Besides tomorrow I have another appointment this Friday for more bloodwork and an ultrasound.  This is when they will decide what day to do the next IUI.  It could be as early as this Saturday or sometime early to middle of next week.  Timing has to be perfect or it won't work.  Then comes the dreaded 2 week wait period.  It'll be my third IUI and 21st consecutive negative if it fails.  You'd think I'd get used to it by now.  It never gets easier.  

Monday, April 9, 2012

Since I last wrote I've been pretty busy.  I have started to work a third job on the weekends to supplement our income to save up for IVF.  For at least for a few months, I'll be working 6 days a week.  I'm alternating weekends between 2 different part time physical therapy jobs.  Needless to say I don't particularly enjoy working this much and don't particularly like the type of job I do on the weekends.  Normally my "9 to 5" job is in outpatient therapy, however one of the weekend jobs involves working in a SNF unit...kind of like a short term nursing home.  It's not the type of work I enjoy and in fact would normally go to any lengths to avoid it.  It's what I must do though to reach our goal quicker.  

In the meantime, I've experienced first hand what Murphy's law is all about.  Either that or God is seriously messing with me.  I got an extra job to make for money for a baby, but my car which was almost 10 years old decided to die on me.  For those of you we spoke to recently, you know we tried everything in our power to revive the darn thing.  I learned how to change a radiator, not once but THREE times.  In the end, it was taken to a garage and determined to be "unfixable".  So now all that extra money I planned on putting towards a baby must go to car payments.  When it rains it pours.  Besides having a reliable new car, I'm no better off then when I started.  

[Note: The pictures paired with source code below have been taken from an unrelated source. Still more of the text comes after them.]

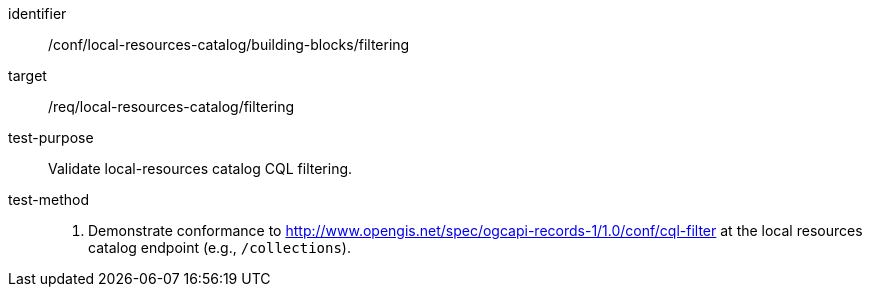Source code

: [[ats_local-resources-catalog_building-blocks_filtering]]

//[width="90%",cols="2,6a"]
//|===
//^|*Abstract Test {counter:ats-id}* |*/conf/local-resources-catalog/building-blocks/filtering*
//^|Test Purpose |Validate local-resources catalog CQL filtering.
//^|Requirement |<<req_local-resources-catalog_filtering,/req/local-resources-catalog/filtering>>
//^|Test Method |. Demonstrate conformance to <<ats_cql-filter,http://www.opengis.net/spec/ogcapi-records-1/1.0/conf/cql-filter>> at the local resources catalog endpoint (e.g., `/collections`).
//|===

[abstract_test]
====
[%metadata]
identifier:: /conf/local-resources-catalog/building-blocks/filtering
target:: /req/local-resources-catalog/filtering
test-purpose:: Validate local-resources catalog CQL filtering.
test-method::
+
--
. Demonstrate conformance to <<ats_cql-filter,http://www.opengis.net/spec/ogcapi-records-1/1.0/conf/cql-filter>> at the local resources catalog endpoint (e.g., `/collections`).
--
====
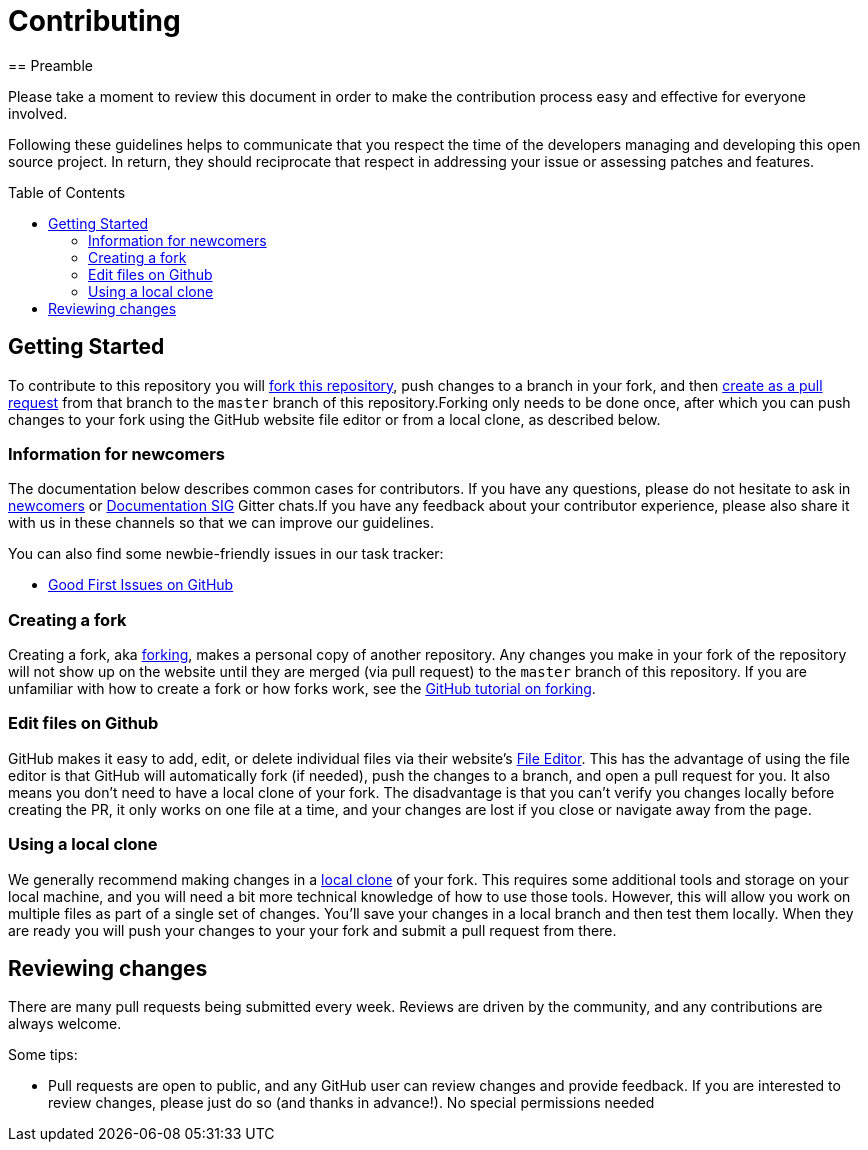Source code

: = Contributing
:toc-placement: preamble
:toc:
:toclevels: 3
// Uris
:uri-forking: https://guides.github.com/activities/forking/
:uri-pull-request: https://help.github.com/articles/creating-a-pull-request-from-a-fork/
:uri-edit-files: https://help.github.com/articles/editing-files-in-your-repository/
:uri-local-clone: https://help.github.com/articles/cloning-a-repository-from-github/
== Preamble

Please take a moment to review this document in order to make the contribution process easy and effective for everyone involved.

Following these guidelines helps to communicate that you respect the time of the developers managing and developing this open source project. In return, they should reciprocate that respect in addressing your issue or assessing patches and features.

== Getting Started

To contribute to this repository you will {uri-forking}[fork this repository], push changes to a branch in your fork, and then {uri-pull-request}[create as a pull request] from that branch to the `master` branch of this repository.Forking only needs to be done once, after which you can push changes to your fork using the GitHub website file editor or from a local clone, as described below.

=== Information for newcomers

The documentation below describes common cases for contributors. If you have any questions, please do not hesitate to ask in link:https://gitter.im/jenkinsci/newcomer-contributors[newcomers] or link:https://gitter.im/jenkinsci/docs[Documentation SIG] Gitter chats.If you have any feedback about your contributor experience, please also share it with us in these channels so that we can improve our guidelines.

You can also find some newbie-friendly issues in our task tracker:

* link:../../issues?q=is%3Aissue+is%3Aopen+label%3A%22good+first+issue%22[Good First Issues on GitHub]

=== Creating a fork

Creating a fork, aka {uri-forking}[forking], makes a personal copy of another repository. Any changes you make in your fork of the repository will not show up on the website until they are merged (via pull request) to the `master` branch of this repository. If you are unfamiliar with how to create a fork or how forks work, see the {uri-forking}[GitHub tutorial on forking].

=== Edit files on Github

GitHub makes it easy to add, edit, or delete individual files via their website's {uri-edit-files}[File Editor]. This has the advantage of using the file editor is that GitHub will automatically fork (if needed), push the changes to a branch, and open a pull request for you. It also means you don't need to have a local clone of your fork. The disadvantage is that you can't verify you changes locally before creating the PR, it only works on one file at a time, and your changes are lost if you close or navigate away from the page.

=== Using a local clone

We generally recommend making changes in a {uri-local-clone}[local clone] of your fork. This requires some additional tools and storage on your local machine, and you will need a bit more technical knowledge of how to use those tools. However, this will allow you work on multiple files as part of a single set of changes. You'll save your changes in a local branch and then test them locally. When they are ready you will push your changes to your your fork and submit a pull request from there.

== Reviewing changes

There are many pull requests being submitted every week. Reviews are driven by the community, and any contributions are always welcome.

Some tips:

- Pull requests are open to public, and any GitHub user can review changes and provide feedback. If you are interested to review changes, please just do so (and thanks in advance!). No special permissions needed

As you know from my last blog, Chris and I have not received any treatments this past month.  We were back to trying for a baby like any normal couples do...without the help of 15 different people, drugs, etc...  Like usual, I tried to wait but couldn't.  I broke down (again) and took a pregnancy test.  I don't know why I do this to myself but the suspense of not knowing is dreadful.  For us getting pregnant isn't easy and involves alot of heartache and hard work.  I need to know as soon as I can if all our efforts payed off.  Each and every time, despite months and months of disappointments, I am hopeful.  

The test was negative.  

Now the wait begins until I can go back to the doctor (probably this week sometime) for initial bloodwork and ultrasounds.  It was so nice to have a month off.   Part of me really thought this would be our month and we'd be successful without help.  Now I'm back to getting drugged up with hormones, stuck with needles, having my privacy invaded and being poked and prodded like a lab rat.  I know it's all for the greater good, but I don't have to like it.  If the next few IUIs fail I am hopeful we can afford one cycle of IVF by the end of the year (maybe late fall).  Even with $15,000 and all the hoping and praying, we still aren't guaranteed anything.